A ``Sequential`` object runs each of the modules contained within it, in a
sequential manner. This is a simpler way of writing our neural network.

Let's create 2-layer (OMG) neural network with `ReLU` nonlinearity:

In [None]:
model = nn.Sequential(
    nn.Linear(784, 256),
    nn.ReLU(),
    nn.Linear(256, 10)
)

In [None]:
lr = 0.5
epochs = 2

opt = optim.SGD(model.parameters(), lr=lr)

for epoch in range(epochs):
    model.train()
    for xb, yb in train_dl:
        pred = model(xb)
        loss = loss_func(pred, yb)

        loss.backward()
        opt.step()
        opt.zero_grad()

    model.eval()
    with torch.no_grad():
        valid_loss = sum(loss_func(model(xb), yb) for xb, yb in valid_dl)

    print(epoch, valid_loss / len(valid_dl))

Using your GPU
---------------

If you're lucky enough to have access to a CUDA-capable GPU (you can
rent one for about about $0.50/hour from most cloud providers) you can
use it to speed up your code. First check that your GPU is working in
Pytorch:



In [None]:
print(torch.cuda.is_available())

And then create a device object for it:



In [None]:
device = torch.device("cuda") if torch.cuda.is_available() else torch.device("cpu")

Let's update ``preprocess`` to move batches to the GPU:



In [None]:
train_ds = TensorDataset(x_train, y_train)
train_dl = DataLoader(train_ds, batch_size=bs, shuffle=True)

valid_ds = TensorDataset(x_valid, y_valid)
valid_dl = DataLoader(valid_ds, batch_size=bs * 2)

Finally, we can move our model to the GPU.



In [None]:
lr = 0.5
epochs = 2

model = MnistLogistic()
model.to(device)

opt = optim.SGD(model.parameters(), lr=lr)

You should find it runs faster now:



In [None]:
for epoch in range(epochs):
    model.train()
    for xb, yb in train_dl:
        xb = xb.to(device)
        yb = yb.to(device)
        
        pred = model(xb)
        loss = loss_func(pred, yb)

        loss.backward()
        opt.step()
        opt.zero_grad()

    model.eval()
    with torch.no_grad():
        valid_loss = sum(loss_func(model(xb.to(device)), yb.to(device)) for xb, yb in valid_dl)

    print(epoch, valid_loss / len(valid_dl))

Closing thoughts
-----------------

We now have a general data pipeline and training loop which you can use for
training many types of models using Pytorch.

Of course, there are many things you'll want to add, such as data augmentation,
hyperparameter tuning, monitoring training, transfer learning, and so forth, but we'll learn it later.

We promised at the start of this tutorial we'd explain through example each of
``torch.nn``, ``torch.optim``, ``Dataset``, and ``DataLoader``. So let's summarize
what we've seen:

 - **torch.nn**

   + ``Module``: creates a callable which behaves like a function, but can also
     contain state(such as neural net layer weights).

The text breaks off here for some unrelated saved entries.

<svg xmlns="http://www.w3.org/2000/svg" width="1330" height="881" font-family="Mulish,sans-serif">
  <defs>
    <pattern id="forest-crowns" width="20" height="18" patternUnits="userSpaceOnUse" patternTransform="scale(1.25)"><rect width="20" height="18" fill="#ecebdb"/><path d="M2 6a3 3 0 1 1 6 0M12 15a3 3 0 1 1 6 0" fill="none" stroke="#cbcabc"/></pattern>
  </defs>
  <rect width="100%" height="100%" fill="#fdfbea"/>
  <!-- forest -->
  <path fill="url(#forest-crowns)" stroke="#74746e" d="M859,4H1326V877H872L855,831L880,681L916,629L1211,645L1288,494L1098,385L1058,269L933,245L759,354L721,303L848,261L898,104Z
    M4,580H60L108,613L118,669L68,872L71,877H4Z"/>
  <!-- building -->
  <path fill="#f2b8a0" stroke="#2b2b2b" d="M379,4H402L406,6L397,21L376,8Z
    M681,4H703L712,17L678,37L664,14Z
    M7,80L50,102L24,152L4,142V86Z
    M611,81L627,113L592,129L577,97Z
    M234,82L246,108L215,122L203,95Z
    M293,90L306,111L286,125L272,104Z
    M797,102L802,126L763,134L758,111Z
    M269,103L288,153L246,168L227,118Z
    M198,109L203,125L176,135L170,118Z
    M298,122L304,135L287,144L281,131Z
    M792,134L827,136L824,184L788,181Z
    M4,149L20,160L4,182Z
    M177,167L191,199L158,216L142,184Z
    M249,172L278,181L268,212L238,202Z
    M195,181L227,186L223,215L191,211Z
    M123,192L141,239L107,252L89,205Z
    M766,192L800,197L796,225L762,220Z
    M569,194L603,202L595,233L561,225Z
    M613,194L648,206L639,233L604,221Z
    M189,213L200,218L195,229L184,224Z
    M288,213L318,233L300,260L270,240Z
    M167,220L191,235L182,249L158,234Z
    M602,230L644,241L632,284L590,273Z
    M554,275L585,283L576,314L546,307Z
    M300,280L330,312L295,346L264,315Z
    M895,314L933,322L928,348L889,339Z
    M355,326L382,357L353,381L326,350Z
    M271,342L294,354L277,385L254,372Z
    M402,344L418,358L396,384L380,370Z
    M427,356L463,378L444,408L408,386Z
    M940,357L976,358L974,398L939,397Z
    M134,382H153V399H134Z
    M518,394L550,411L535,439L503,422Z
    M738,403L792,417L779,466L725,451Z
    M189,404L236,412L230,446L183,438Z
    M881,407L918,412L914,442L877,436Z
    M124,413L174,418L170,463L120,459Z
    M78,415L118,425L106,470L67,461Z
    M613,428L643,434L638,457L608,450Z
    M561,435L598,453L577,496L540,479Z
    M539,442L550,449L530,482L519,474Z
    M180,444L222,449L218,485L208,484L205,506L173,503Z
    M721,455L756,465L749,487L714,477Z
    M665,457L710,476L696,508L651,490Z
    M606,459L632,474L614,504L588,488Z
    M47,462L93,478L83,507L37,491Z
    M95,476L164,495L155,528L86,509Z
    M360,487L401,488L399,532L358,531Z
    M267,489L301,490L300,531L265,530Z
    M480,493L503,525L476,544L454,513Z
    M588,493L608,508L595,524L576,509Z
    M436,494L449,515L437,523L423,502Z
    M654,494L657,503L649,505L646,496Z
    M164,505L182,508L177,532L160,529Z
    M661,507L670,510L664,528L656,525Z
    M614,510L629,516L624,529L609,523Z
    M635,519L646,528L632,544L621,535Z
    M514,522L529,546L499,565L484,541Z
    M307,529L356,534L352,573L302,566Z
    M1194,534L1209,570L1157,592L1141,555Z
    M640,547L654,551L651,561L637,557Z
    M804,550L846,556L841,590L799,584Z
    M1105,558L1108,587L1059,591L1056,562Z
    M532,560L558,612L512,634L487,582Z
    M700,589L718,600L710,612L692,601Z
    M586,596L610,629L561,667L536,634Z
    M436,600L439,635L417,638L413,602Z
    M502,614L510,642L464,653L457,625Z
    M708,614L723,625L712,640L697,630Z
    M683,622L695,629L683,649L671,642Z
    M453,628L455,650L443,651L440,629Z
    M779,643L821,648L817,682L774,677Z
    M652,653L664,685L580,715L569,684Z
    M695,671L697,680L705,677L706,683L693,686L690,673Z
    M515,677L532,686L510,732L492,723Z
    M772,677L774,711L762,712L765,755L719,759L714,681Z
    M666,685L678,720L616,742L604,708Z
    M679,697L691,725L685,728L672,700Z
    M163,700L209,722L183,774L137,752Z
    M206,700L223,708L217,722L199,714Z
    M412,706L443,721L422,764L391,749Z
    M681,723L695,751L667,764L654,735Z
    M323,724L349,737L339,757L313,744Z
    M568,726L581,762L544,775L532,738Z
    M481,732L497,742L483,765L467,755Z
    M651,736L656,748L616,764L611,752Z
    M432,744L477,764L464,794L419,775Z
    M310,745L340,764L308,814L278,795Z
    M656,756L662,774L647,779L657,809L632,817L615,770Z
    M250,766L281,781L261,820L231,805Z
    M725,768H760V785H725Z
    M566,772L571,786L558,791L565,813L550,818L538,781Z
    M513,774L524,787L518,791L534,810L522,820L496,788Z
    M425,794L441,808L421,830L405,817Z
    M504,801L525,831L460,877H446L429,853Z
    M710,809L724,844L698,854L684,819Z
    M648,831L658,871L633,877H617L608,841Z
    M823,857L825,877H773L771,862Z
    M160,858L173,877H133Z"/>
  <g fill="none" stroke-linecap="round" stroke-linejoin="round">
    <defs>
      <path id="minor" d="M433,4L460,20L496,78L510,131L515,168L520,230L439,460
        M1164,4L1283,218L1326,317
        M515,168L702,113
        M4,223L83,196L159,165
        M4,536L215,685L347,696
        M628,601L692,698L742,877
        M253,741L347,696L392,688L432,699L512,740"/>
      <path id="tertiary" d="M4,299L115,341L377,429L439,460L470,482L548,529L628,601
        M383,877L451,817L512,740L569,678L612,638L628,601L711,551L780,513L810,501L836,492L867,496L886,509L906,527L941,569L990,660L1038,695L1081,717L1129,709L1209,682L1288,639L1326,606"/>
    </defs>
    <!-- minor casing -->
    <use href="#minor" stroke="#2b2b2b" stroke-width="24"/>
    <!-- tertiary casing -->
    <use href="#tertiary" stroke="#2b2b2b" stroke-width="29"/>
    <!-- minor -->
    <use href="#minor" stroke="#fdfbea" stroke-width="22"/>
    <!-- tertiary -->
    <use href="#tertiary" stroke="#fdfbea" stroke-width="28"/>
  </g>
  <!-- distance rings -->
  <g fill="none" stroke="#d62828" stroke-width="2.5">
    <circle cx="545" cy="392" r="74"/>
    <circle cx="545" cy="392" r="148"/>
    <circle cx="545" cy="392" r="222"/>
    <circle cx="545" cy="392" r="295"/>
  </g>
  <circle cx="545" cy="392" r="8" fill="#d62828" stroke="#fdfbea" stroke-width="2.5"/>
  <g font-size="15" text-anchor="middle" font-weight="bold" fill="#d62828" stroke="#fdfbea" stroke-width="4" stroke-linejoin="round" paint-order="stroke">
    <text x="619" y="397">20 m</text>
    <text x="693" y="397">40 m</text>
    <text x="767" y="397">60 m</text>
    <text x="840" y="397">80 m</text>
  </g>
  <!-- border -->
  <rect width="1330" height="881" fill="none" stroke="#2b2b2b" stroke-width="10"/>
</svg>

It knows what ``Parameter`` (s) it
     contains and can zero all their gradients, loop through them for weight updates, etc.
   + ``Parameter``: a wrapper for a tensor that tells a ``Module`` that it has weights
     that need updating during backprop. Only tensors with the `requires_grad` attribute set are updated
   + ``functional``: a module(usually imported into the ``F`` namespace by convention)
     which contains activation functions, loss functions, etc, as well as non-stateful
     versions of layers such as convolutional and linear layers.
 - ``torch.optim``: Contains optimizers such as ``SGD``, which update the weights
   of ``Parameter`` during the backward step
 - ``Dataset``: An abstract interface of objects with a ``__len__`` and a ``__getitem__``,
   including classes provided with Pytorch such as ``TensorDataset``
 - ``DataLoader``: Takes any ``Dataset`` and creates an iterator which returns batches of data.